途中、私たちは父がよく腰掛けていた公園に立ち寄ることにした。緑豊かな公園は、父が私たちを遊ばせていた場所であり、家族の思い出が詰まった場所だった。公園に着くと、私は一瞬足が止まった。そこには、父がいつも座っていたベンチが静かに佇んでいる。その姿を見ると、まるで父がそこにいるかのように感じた。
妹と一緒にそのベンチに腰掛けると、周りの景色が目に映る。父と一緒に遊んだ日、笑い声を響かせた日々が鮮明に思い出される。私たちは、父が教えてくれた遊びや、彼が語ってくれた物語を思い返しながら、心の中で父に語りかけた。「パパ、ここにいるよね?」と。
その瞬間、思い出の中の父の笑顔が浮かび上がる。彼の穏やかな眼差し、優しい声、そして私たちを包み込む愛。父は、私たちの心の中に生き続けている。私たち姉妹は、父の思い出を胸に抱きながら、これからの人生を歩んでいくことを決意した。

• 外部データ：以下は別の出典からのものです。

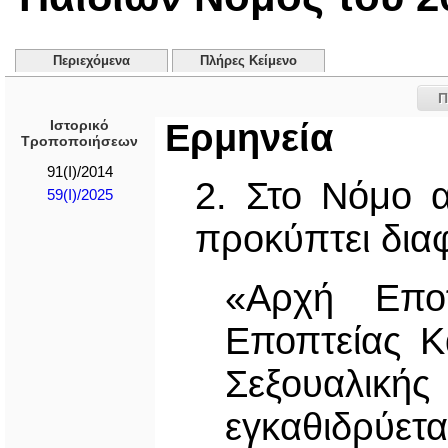
Περιεχόμενα
Πλήρες Κείμενο
Π
Ιστορικό
Ερμηνεία
Τροποποιήσεων
91(Ι)/2014
2. Στο Νόμο α
59(I)/2025
προκύπτει διαφ
«Αρχή Εποπ
Εποπτείας Κ
Σεξουαλική
εγκαθιδρύετα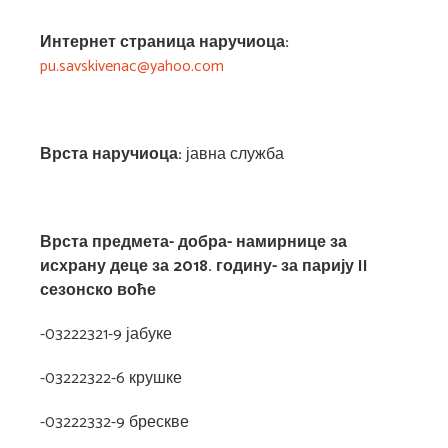
Интернет страница наручиоца:
pu.savskivenac@yahoo.com
Врста наручиоца:
јавна служба
Врста предмета- добра-
намирнице за
исхрану деце за 201
8
. годину-
за парију
II
сезонско воће
-03222321-9 јабуке
-03222322-6 крушке
-03222332-9 брескве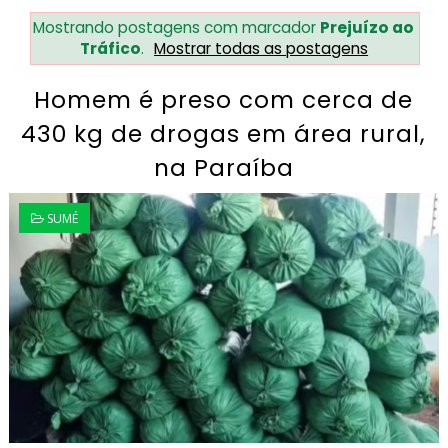
Mostrando postagens com marcador
Prejuízo ao
Tráfico
.
Mostrar todas as postagens
Homem é preso com cerca de
430 kg de drogas em área rural,
na Paraíba
SUMÉ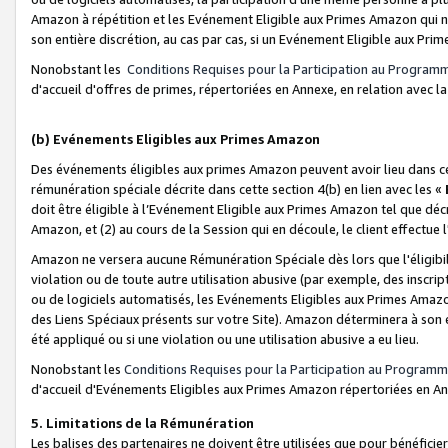
Amazon à répétition et les Evénement Eligible aux Primes Amazon qui ne
son entière discrétion, au cas par cas, si un Evénement Eligible aux Prim
Nonobstant les
Conditions Requises pour la Participation au Program
d'accueil d'offres de primes, répertoriées en Annexe, en relation avec 
(b) Evénements Eligibles aux Primes Amazon
Des événements éligibles aux primes Amazon peuvent avoir lieu dans cer
rémunération spéciale décrite dans cette section 4(b) en lien avec les «
doit être éligible à l’Evénement Eligible aux Primes Amazon tel que décrit
Amazon, et (2) au cours de la Session qui en découle, le client effectu
Amazon ne versera aucune Rémunération Spéciale dès lors que l'éligibi
violation ou de toute autre utilisation abusive (par exemple, des inscrip
ou de logiciels automatisés, les Evénements Eligibles aux Primes Amazo
des Liens Spéciaux présents sur votre Site). Amazon déterminera à son e
été appliqué ou si une violation ou une utilisation abusive a eu lieu.
Nonobstant les
Conditions Requises pour la Participation au Programm
d'accueil d'Evénements Eligibles aux Primes Amazon répertoriées en A
5. Limitations de la Rémunération
Les balises des partenaires ne doivent être utilisées que pour bénéfi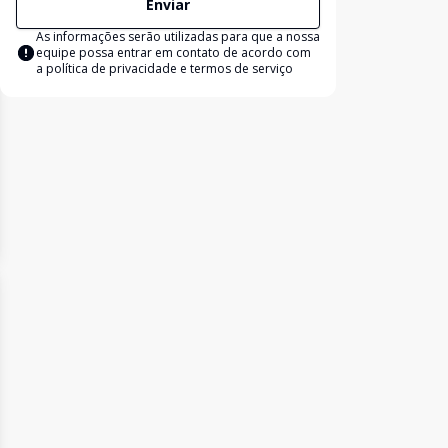
Enviar
As informações serão utilizadas para que a nossa
equipe possa entrar em contato de acordo com
a
política de privacidade e termos de serviço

公園を後にし、家に帰る道中、私は母の横顔を見つめた。彼女は、父の思い出を大切にしながら、私たち姉妹を支え続けてくれる存在だ。母の強さを感じながら、私たちは家族の絆を再確認する。父が私たちに残してくれた愛を、これからも大切に育てていこうと心に誓った。
家に戻ると、父の写真が飾られたリビングが私たちを迎え入れる。そこには、父の笑顔があり、私たちを見守っているように感じた。私たちは、父のために向日葵の種を植えることにした。庭に新たな命を育てることで、父との絆を繋ぎ続けることができる。
そして、向日葵が咲く頃、私たちは父の思い出を語り合いながら、彼の存在を感じることができるだろう。父は、私たちの心に永遠に生き続け、どんな時でも私たちを見守ってくれるに違いない。
家族との別れは悲しいが、その中には愛があふれている。私たちは父の愛を引き継ぎ、これからも支え合いながら生きていく。そして、父が私たちに教えてくれたことを胸に、未来へと歩みを進めていく。
別れの季節は、私たちに新たな一歩を踏み出す勇気を与えてくれた。父との思い出は、これからの人生の支えとなり、私たちを強くしてくれる。私たちは、愛する父の教えを胸に、これからも共に歩んでいくのだ。